The Appellant appealed on the basis that the Registrar had no jurisdiction to make the order since the hearing officer purported to revoke the Mark from a date earlier than any date permissible under section 46. The Appellant also argued that the decision to revoke the registration of the Mark was taken without exercising the discretion that was required under Rule 31(3) and without giving the Appellant an opportunity to be heard, contrary to Rule 54. The Respondent argued that the court could correct the date in the hearing officer’s decision and order revocation on a basis akin to the slip rule. Additionally the Respondent argued that any discretion given to the hearing officer under Rule 31(3) was narrow and could not be exercised in the Appellant’s favour in the circumstances of this case.
Patten J. held that the inclusion of the 1999 date in the hearing officer’s decision and order was in no way an accidental one of the kind that could be remedied by the slip rule. The inclusion of a date which was not permissible under section 46 was an error of law. The Respondent’s request for a different order from that made by the hearing officer should not be granted on the appeal in order to preserve the benefit of an order for revocation for the Respondent.

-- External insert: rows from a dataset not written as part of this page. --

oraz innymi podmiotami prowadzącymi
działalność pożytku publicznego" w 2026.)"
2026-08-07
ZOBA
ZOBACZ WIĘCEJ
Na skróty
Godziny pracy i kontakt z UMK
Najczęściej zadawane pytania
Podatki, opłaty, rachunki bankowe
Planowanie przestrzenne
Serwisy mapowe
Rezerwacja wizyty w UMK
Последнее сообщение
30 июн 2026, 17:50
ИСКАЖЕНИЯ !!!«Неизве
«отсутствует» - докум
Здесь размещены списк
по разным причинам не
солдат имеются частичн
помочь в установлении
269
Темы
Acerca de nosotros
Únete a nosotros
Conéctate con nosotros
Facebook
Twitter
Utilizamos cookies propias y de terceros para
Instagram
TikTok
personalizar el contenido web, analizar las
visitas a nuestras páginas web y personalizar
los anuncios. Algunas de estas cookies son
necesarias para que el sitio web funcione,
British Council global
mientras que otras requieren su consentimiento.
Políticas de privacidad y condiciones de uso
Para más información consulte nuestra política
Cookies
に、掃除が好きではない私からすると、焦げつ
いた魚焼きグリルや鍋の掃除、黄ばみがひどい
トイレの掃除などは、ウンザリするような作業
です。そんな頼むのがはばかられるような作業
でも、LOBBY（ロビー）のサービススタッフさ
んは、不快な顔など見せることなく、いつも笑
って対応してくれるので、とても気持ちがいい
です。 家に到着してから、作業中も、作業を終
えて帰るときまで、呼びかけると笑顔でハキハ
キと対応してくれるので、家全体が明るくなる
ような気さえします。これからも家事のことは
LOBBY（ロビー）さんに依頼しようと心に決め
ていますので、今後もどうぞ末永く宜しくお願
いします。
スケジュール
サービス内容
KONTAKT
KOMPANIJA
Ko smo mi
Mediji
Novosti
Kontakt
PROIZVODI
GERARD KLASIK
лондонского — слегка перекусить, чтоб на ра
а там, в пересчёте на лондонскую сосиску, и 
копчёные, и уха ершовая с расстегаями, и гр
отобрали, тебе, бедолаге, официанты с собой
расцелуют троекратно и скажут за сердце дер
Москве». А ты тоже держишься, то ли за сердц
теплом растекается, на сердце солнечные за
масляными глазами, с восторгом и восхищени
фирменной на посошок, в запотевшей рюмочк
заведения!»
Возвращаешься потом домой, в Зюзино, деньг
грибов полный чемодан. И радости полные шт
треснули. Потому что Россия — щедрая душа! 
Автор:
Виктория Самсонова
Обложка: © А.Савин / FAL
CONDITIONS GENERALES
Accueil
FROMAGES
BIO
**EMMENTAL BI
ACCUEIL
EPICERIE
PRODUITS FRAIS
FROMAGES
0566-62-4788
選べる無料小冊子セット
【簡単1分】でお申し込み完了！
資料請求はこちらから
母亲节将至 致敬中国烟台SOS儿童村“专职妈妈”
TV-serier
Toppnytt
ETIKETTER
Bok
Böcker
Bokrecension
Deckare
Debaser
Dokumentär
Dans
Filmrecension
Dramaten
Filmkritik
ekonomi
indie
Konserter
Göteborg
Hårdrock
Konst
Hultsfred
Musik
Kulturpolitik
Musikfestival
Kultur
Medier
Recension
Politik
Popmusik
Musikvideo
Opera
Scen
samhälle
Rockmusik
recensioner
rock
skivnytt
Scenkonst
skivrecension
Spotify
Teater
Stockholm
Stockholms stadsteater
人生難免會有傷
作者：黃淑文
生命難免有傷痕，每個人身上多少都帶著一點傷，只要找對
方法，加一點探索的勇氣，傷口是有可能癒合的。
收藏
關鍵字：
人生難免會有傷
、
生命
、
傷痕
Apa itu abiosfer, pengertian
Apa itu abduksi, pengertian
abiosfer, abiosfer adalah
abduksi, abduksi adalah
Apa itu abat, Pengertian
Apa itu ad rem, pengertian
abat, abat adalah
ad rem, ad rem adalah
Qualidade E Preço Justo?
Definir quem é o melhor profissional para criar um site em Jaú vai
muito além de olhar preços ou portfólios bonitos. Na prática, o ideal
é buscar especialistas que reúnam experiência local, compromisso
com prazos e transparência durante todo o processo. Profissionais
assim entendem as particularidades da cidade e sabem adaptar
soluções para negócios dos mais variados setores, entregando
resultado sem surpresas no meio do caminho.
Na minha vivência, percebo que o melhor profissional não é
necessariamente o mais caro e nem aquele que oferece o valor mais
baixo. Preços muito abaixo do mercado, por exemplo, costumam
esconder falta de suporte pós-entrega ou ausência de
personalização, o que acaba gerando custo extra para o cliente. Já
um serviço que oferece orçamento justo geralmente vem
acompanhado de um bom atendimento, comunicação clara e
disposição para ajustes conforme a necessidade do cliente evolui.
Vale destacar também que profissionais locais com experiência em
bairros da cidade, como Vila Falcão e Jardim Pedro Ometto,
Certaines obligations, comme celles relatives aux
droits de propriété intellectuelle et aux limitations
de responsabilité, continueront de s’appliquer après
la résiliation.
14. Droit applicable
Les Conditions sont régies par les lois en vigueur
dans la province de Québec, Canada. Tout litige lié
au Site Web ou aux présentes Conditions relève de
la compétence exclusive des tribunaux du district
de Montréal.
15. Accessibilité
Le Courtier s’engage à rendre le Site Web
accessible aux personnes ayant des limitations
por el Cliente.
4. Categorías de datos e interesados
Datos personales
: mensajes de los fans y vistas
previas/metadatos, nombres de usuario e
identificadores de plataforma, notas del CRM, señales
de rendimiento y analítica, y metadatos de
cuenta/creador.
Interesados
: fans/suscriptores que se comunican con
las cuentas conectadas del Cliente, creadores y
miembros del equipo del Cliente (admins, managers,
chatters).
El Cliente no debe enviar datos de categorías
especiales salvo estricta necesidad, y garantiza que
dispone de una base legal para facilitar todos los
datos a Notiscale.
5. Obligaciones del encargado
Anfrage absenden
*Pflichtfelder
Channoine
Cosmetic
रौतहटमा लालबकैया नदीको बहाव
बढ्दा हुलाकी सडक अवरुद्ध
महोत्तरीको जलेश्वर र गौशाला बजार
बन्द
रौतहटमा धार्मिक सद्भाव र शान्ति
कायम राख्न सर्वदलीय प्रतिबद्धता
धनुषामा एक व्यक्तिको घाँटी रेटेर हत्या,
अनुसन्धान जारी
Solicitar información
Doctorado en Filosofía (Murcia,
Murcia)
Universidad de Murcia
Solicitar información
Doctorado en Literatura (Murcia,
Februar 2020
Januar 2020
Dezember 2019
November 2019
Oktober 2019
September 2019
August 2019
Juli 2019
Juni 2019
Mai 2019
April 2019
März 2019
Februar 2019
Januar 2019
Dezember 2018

Rule 31(3) gives the Registrar discretion as to whether or not to treat the proprietor’s opposition as withdrawn. This decision was made and communicated to the Appellant by letter from the Registry when the counter-statement was not filed on time. The Registrar also has a discretion as to whether or not to accede to the application for revocation. The Registrar therefore had to consider whether the application was one which would not necessarily be granted, even if the alleged non-use was not challenged. He was entitled to look at the material filed out of time by the proprietor and to rely on it so far as it identified reasons which could be pursued even in the light of non-use. The Registrar’s consideration of those issues would entitle the Appellant to a hearing under Rule 54. Had such a hearing taken place the hearing officer would have been bound to allow the application to continue as an opposed application on the point of the revocation date. In a case where the Appellant had, in effect, been debarred from defending the application for revocation on its merits (due to the late filing of his counter-statement) it was not possible for the Registrar to grant permission to amend the application without starting time running again for the service of the counter-statement under Rule 31(2).
It was not open to the court to grant permission to the Respondent to amend its statement of grounds to change 1999 to 2000 without allowing the Appellant the opportunity of serving his counter-statement in time. The order for revocation was set aside and the revocation application remitted to the Registrar to determine the Respondent’s application for amendment of its statement of grounds.
Reporter’s note: I am most grateful to my colleague Clare Wilson for summarising the Henkeland George Lowden decisions.